─── Excerpted text ───

Table 1. Nash and Suthcliffe Criterion for Combined Precipitation Versus Observed Precipitation and HIRHAM4 Precipitation Versus Observed Precipitation
R2 Combined Precipitation
R2 HIRHAM4 Precipitation
5.1. Runoff-Precipitation Ratios
 Runoff-precipitation ratios (R/P ratios) give an indication of the proportion of precipitation that is discharged. Woo et al.  and McNamara et al.  found that R/P ratios in Arctic regions with a permafrost-dominated hydrology are usually high. High R/P ratios can result from processes acting in cold regions: low evaporation and limited subsurface storage due to frozen soils. Furthermore, high R/P values can result from errors in the data or incomplete data; for example, mountainous areas with high precipitation values are usually ungauged. R/P ratios were calculated for the entire Usa basin and the two subcatchments using observed precipitation and observed runoff, using combined precipitation and observed runoff, and using precipitation from the HIRHAM4 model and observed runoff data for the years 1981–1986.
R/P ratios derived from observed precipitation and observed runoff are 0.7 for the northern and 1.2 for the southern subcatchment (Table 2). For the entire Usa an intermediate value of 0.9 is obtained. Annual R/P ratios that are higher than 1 during a sequence of years are physically impossible, because they suggest that more water leaves the system than had entered it. R/P ratios for the HIRHAM4 precipitation and observed runoff data range from 0.5 and 0.7, and ratios for the combined precipitation are between 0.6 and 1.0. The R/P ratios for both HIRHAM4 precipitation and combined precipitation are more plausible than ratios based on observed precipitation, because all values are lower than 1. Also, they are in better agreement with values found by Woo et al.  and McNamara et al.  in other permafrost dominated regions, i.e., 0.6–0.8.
Table 2. Runoff-Precipitation Ratios for Khoseda-Khard, Adzva, and Kosyu With Observed Runoff and Precipitation From HIRHAM4, Observed Precipitation, and Combined Precipitation
6. Model Results
 Runoff simulation with the different data sets shows the effect of using different data types (observed or combined precipitation) and model types (RCM or hydrological model). In Figure 8, the R2 [Nash and Suthcliffe, 1970] as well as the deviation of annual volume between observed runoff and simulated runoff are shown for the entire Usa basin at the Adzva station as well as the Khosedayu and Kosyu subcatchments for each year in the model period (1981–1986). Discharge data for the years 1985 and 1986 were not available for the Kosyu catchment and consequently R2 values could not be calculated for these years. Hydrographs for the three catchments for 1983, a relatively wet year, are illustrated in Figure 9.

─── Data ───

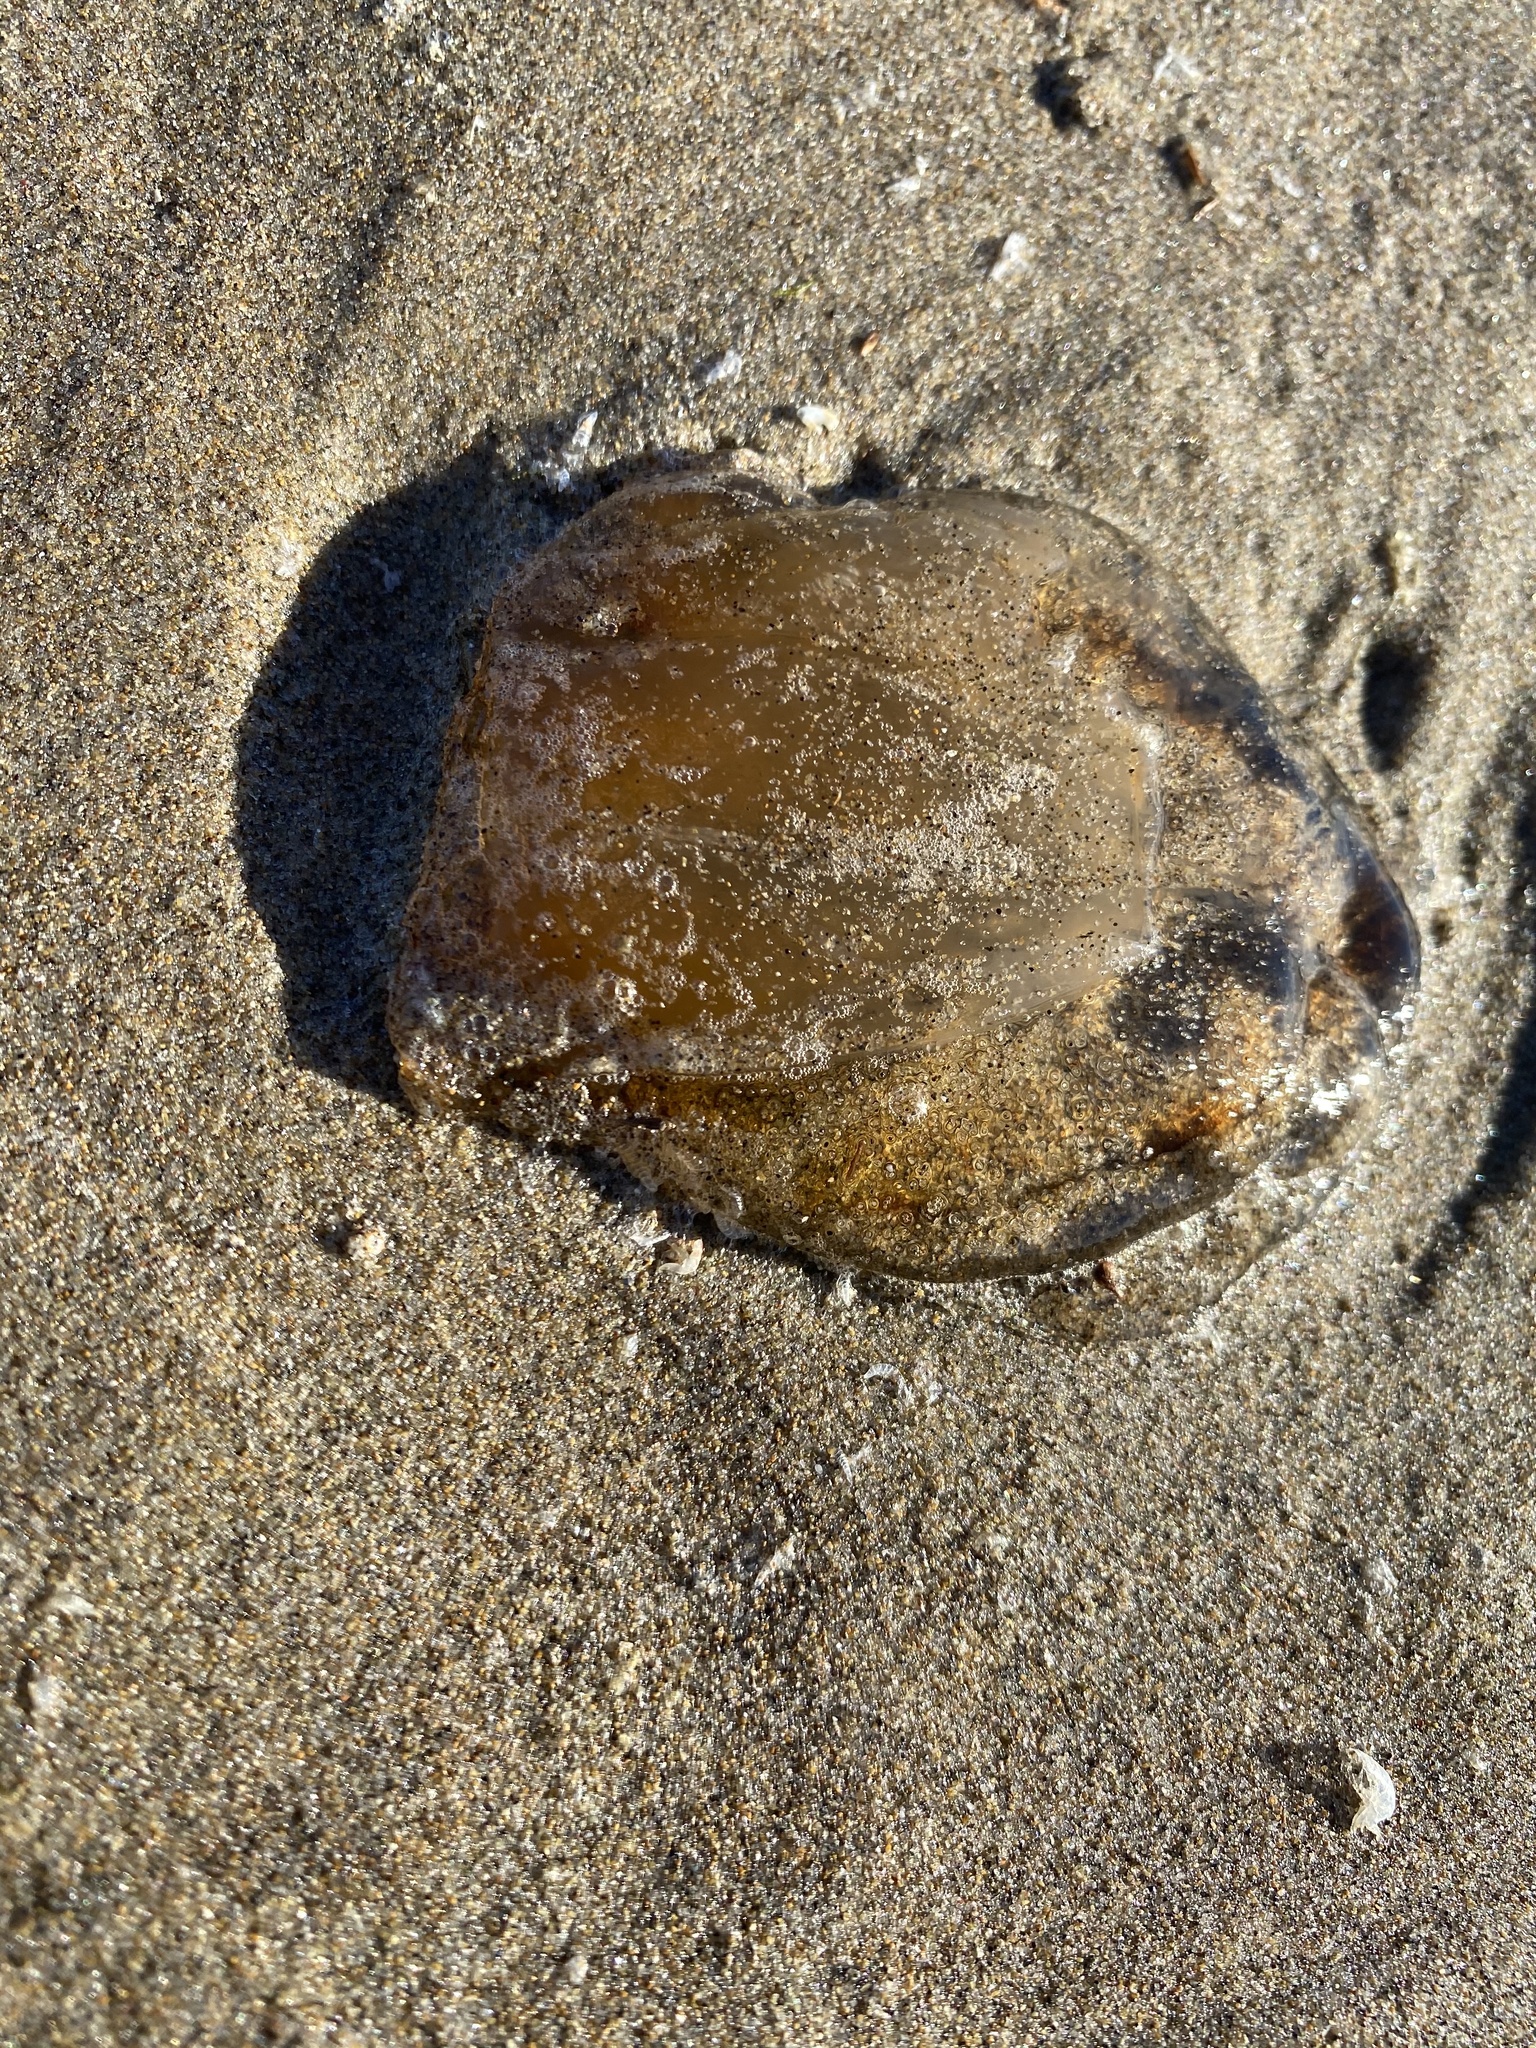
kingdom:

───

→ **Task description**: Reproduce the stretch of the runoff-precipitation excerpt from "R/P ratios derived" through "regions, i.e., 0.6–0.8.", substituting "realistic" for "plausible".

→ **Reply to the task**:
R/P ratios derived from observed precipitation and observed runoff are 0.7 for the northern and 1.2 for the southern subcatchment (Table 2). For the entire Usa an intermediate value of 0.9 is obtained. Annual R/P ratios that are higher than 1 during a sequence of years are physically impossible, because they suggest that more water leaves the system than had entered it. R/P ratios for the HIRHAM4 precipitation and observed runoff data range from 0.5 and 0.7, and ratios for the combined precipitation are between 0.6 and 1.0. The R/P ratios for both HIRHAM4 precipitation and combined precipitation are more realistic than ratios based on observed precipitation, because all values are lower than 1. Also, they are in better agreement with values found by Woo et al.  and McNamara et al.  in other permafrost dominated regions, i.e., 0.6–0.8.